The consumer price index rose 7 percent in December from a year earlier, the largest 12-month increase since June 1982, according to the U.S. Labor Department.
"While the drives of higher inflation have been predominantly located to the dislocations caused by the pandemic, price increases have now spread to a broader range of goods and services," Fed Chair Jerome Powell said Wednesday afternoon at a virtual press conference, adding inflation risks are "still to the upside" in the views of most Fed officials.
"We will use our tools both to support the economy and a strong labor market and to prevent higher inflation from becoming higher entrenched and watching carefully to see whether the economy is evolving in line with expectations," Powell said.
Fed officials' median interest rate projections released in December showed that the central bank could raise interest rates three times this year, up from just one rate hike projected in September, making a hawkish pivot to combat surging inflation.
"Since the December meeting I would say that the inflation situation is about the same but probably slightly worse," Powell said, signaling that the Fed could have more rate hikes this year.
"I think to the extent the situation deteriorates further, our policy will have to address that, if it deteriorates meaningfully further, either in the time dimension or in the size of the inflation dimension," he said.
The central bank also decided to continue to reduce the monthly pace of its net asset purchases, bringing them to an end in early March, as it exits from the ultra-loose monetary policy enacted at the start of the pandemic.
Meanwhile, Fed officials discussed the principles for reducing the central bank's nearly 9-trillion-U.S. dollar balance sheet, which more than doubled during the pandemic, but they have not yet made any decisions.

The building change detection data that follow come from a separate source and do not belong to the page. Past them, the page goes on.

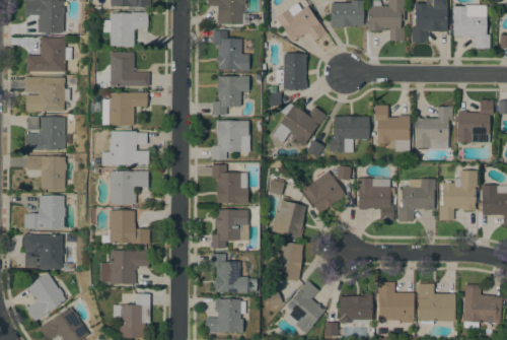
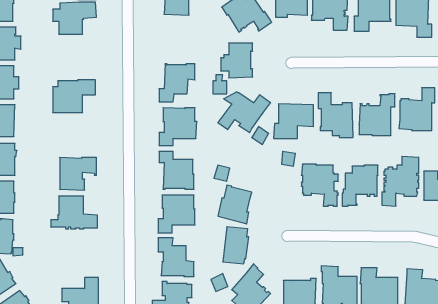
building: [213,30,249,69] -> none
building: [103,50,149,86] -> none
building: [108,130,149,164] -> none
building: [301,171,346,213] -> none
building: [100,250,148,283] -> none

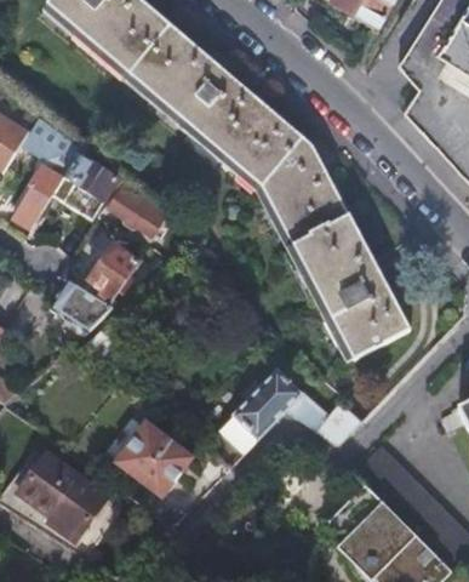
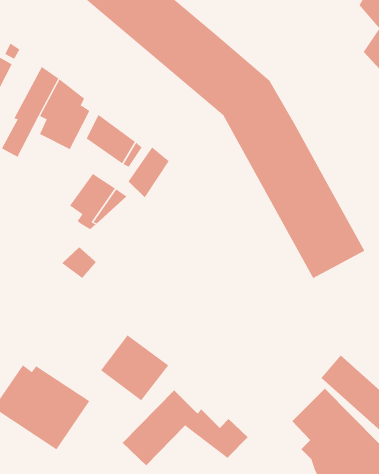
building: none -> [128,147,170,198]
building: [48,283,103,330] -> none
building: [222,366,360,450] -> [122,389,249,466]

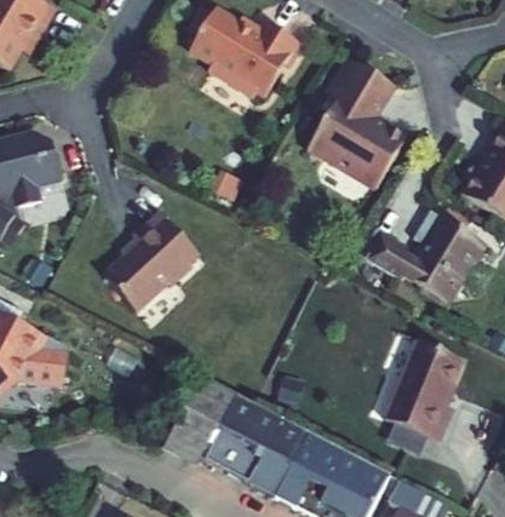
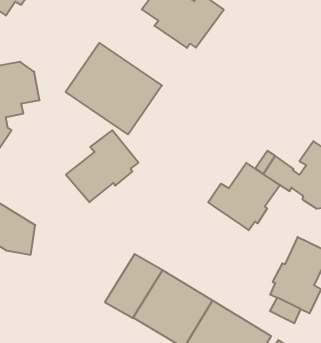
building: [309,57,407,186] -> none
building: none -> [66,43,162,134]
building: none -> [208,163,280,230]

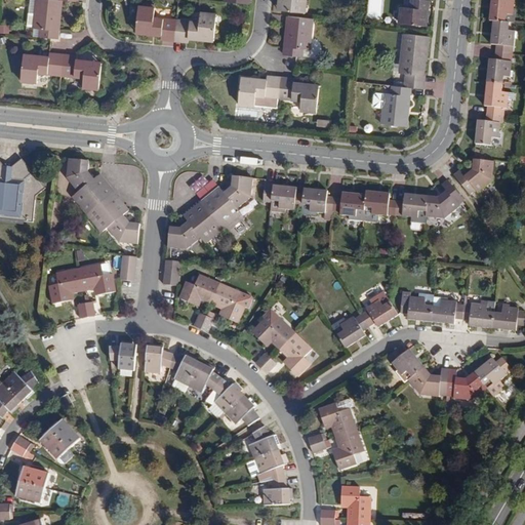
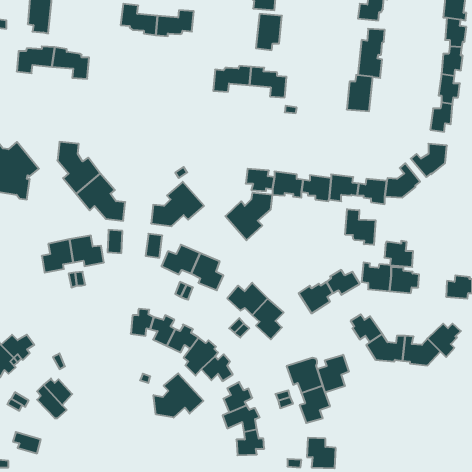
building: [202,175,254,228] -> [225,193,273,240]
building: none -> [345,209,376,245]
building: [462,299,494,328] -> [384,241,413,267]
building: [109,337,137,368] -> none
building: none -> [317,355,349,392]
building: none -> [154,373,203,418]
building: [17,465,50,486] -> none

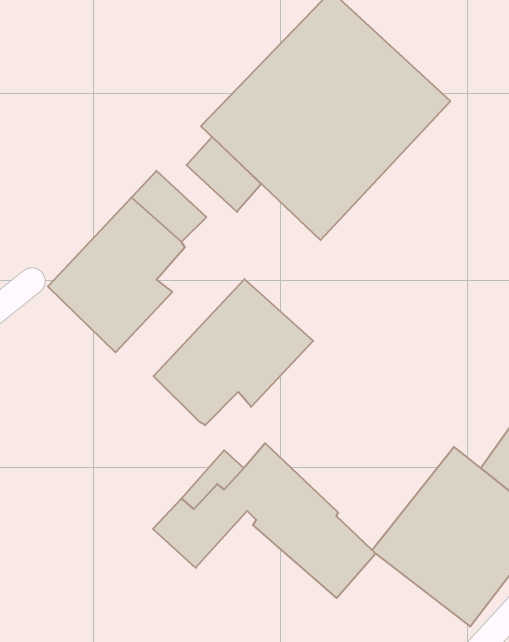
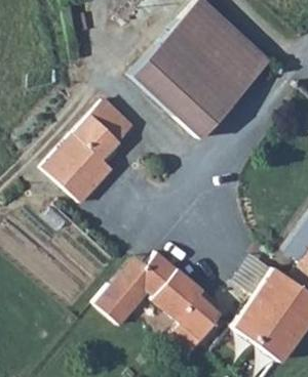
building: [186,137,261,212] -> none
building: [153,279,313,425] -> none

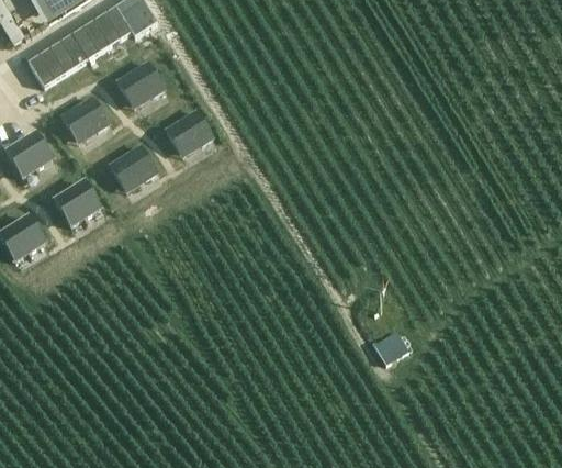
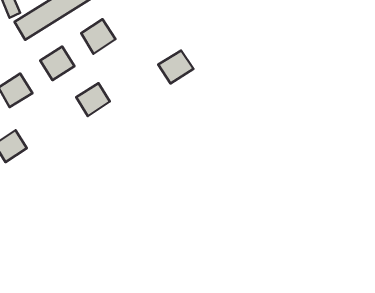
building: [166,110,213,154] -> [158,51,193,83]
building: [54,180,104,229] -> none
building: [374,331,408,365] -> none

"The committee has not made decisions regarding the specific timing, pace, or other details of shrinking the balance sheet and we will discuss these matters in upcoming meetings and provide additional information at the appropriate time," Powell said.
"This is going to be a year in which we move steadily away from the very highly accommodative monetary policy that would put in place to deal with the pandemic," he added.
Following a rate increase in March, Jay H. Bryson, chief economist at Wells Fargo Securities, expected the Fed to raise rates 25 basis points per quarter through the third quarter of 2023, bringing the federal funds rate to 1.75 percent to 2.00 percent.
"The risks seem skewed toward the FOMC moving at a faster pace and/or by more than we currently forecast if inflation remains uncomfortably high," Bryson said Wednesday in an analysis.